### TASK OBJECTIVE:
In the passage about school board elections, how many Moms for Liberty–endorsed candidates in Iowa lost their races?

### SUPPLIED PASSAGE:
- - - - - - -

Virtually everywhere the group fielded candidates for a school board last month, they lost. In Iowa, 12 of 13 Moms for Liberty–endorsed candidates lost their races. In Pennsylvania, New Mexico, Virginia, and Kansas, the story was much the same. As it turns out, projects like banning books and targeting transgender students aren’t the galvanizing issues that the GOP had presumed.

So why continue running on a losing platform? One reason is the divide between moderates and hard-liners in the Republican party. While suburban voters may be rejecting efforts to purge books from libraries, restrict how history is taught, and curtail the rights of students, these issues still resonate deeply with the GOP base. Moreover, the right-wing media ecosystem is dedicated to amplifying tales of zealous Marxist teachers and out-of-control trans athletes. Combine those factors with a party primary structure that rewards extremism, and it means that these issues aren’t going anywhere.

- - - - - - -

### DATA:

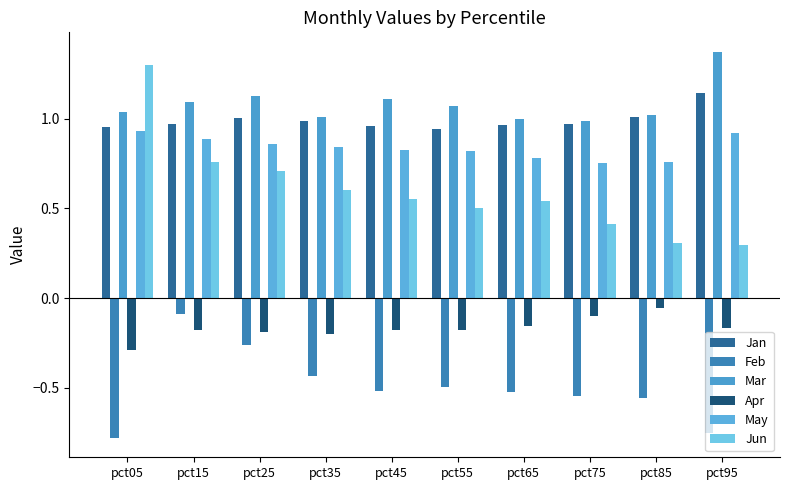

Are the bars grouped side by side (vs. stacked)?

Yes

- - - - - - -

### ANSWER FOR THE TASK:
12 of 13